# Sony Sued Again For Removing PS3 Linux Feature



## Ares (Nov 23, 2009)

*Sony Sued Again For Removing PS3 Linux Feature
*
*Two more class action lawsuits filed against SCEA.*
by Jim Reilly 

*May 7, 2010* -Two more class action lawsuits have been filed against Sony Computer Entertainment America for removing the 'Other OS' feature from the PlayStation 3. 

The first lawsuit, filed on Wednesday, May 5 by Todd Densmore of Cumming, Ga., and Antal Herz of San Francisco, Calif., claim Sony has rendered several PlayStation 3 features they paid for "inoperable" as a result of the releaseof firmware 3.21. The update, released on April 1, 2010, disabled the ability to install the Linux operating system. By choosing not to update their console, users couldn't access separate, non-related features, such as signing onto PlayStation Network. 

The suit states Sony allegedly failed to disclose to customers that it reserved the right to remove advertised, built-in features. The suit also states the right to remove the 'Other OS' feature is not disclosed in Sony's Terms of Service or System Software License Agreement. 

Densmore and Herz are seeking damages and other relief the Court deems just. The class includes anyone who purchased a PlayStation 3 from November 17, 2006 to March 27, 2010 and folks who continue to own their console as of March 27, 2010. 

A complete copy of the lawsuit in PDF form can be viewed *here*. 

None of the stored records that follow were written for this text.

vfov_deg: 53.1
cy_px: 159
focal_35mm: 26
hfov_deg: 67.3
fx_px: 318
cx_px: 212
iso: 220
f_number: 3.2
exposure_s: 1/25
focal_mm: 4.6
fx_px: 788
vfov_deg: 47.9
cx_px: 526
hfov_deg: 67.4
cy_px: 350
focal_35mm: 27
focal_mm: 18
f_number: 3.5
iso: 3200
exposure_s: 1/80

The second class action suit, filed on April 30 by five individuals across the United States, claims, among other things, that the plaintiffs "lost money by purchasing a PS3 without receiving the benefit of their bargain because the product is not what it was claimed to be - a game console that would provide both the Other OS feature and gaming functions." 

The group is seeking compensatory damages, restitution, and injunction relief. 

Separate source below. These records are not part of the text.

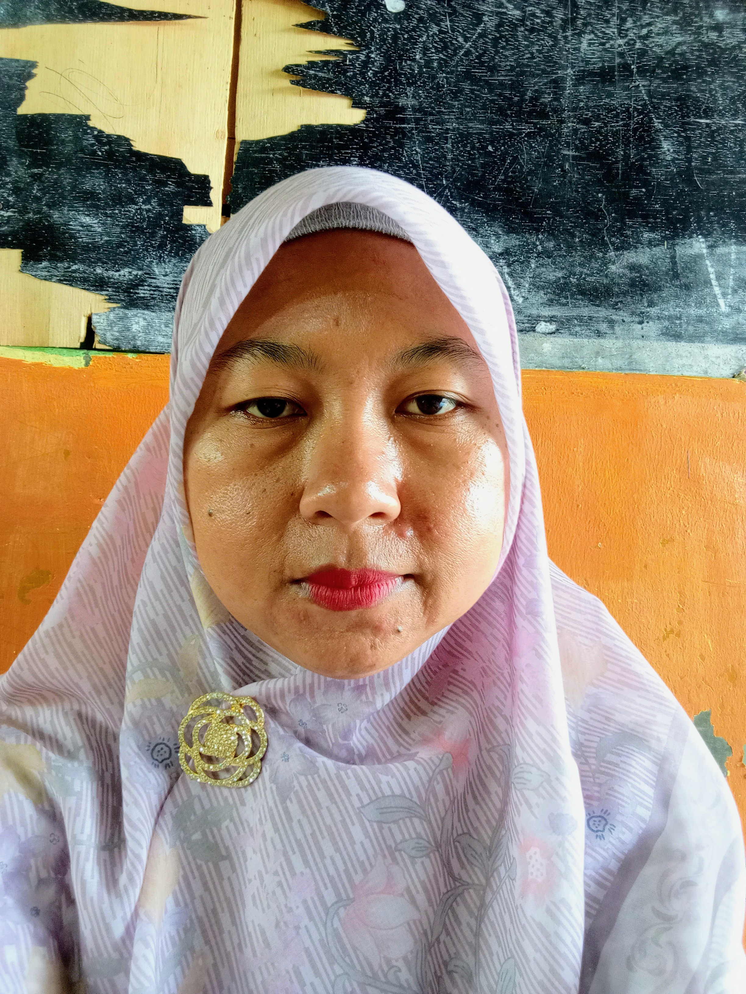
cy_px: 497
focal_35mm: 26
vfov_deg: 67.3
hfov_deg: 53.1
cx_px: 373
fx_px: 747
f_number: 2
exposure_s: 1/33.3
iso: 499
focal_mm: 2.79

A complete copy of the lawsuit in PDF form can be viewed *here*. 

The total number of lawsuits filed against Sony in the last two weeks for removing the feature is now at three. On April 28, a similar lawsuit was filed by Anthony Ventura of California. That case is still ongoing. 

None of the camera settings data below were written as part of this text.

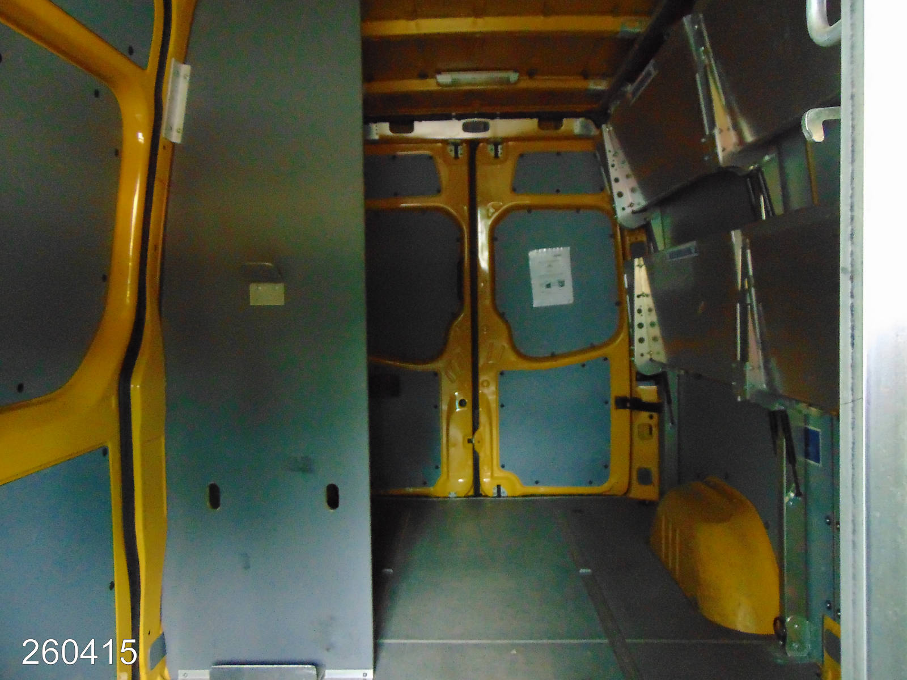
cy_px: 340
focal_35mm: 25
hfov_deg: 69.4
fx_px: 655
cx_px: 454
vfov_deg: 54.9
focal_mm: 4.5
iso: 800
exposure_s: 1/20
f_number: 3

Sony representatives told IGN the company does not comment on pending litigation.

*Source: IGN*


----------



## Rambo4 (Jan 25, 2008)

I am not a Linux user on the PS3, but I understand where the consumers are coming from. Best of luck, is all I can say. I know how I would feel if some of my A/V equipment was crippled so I couldn't do something that, at the time of purchase, was a selling feature which influenced my buying decision.


----------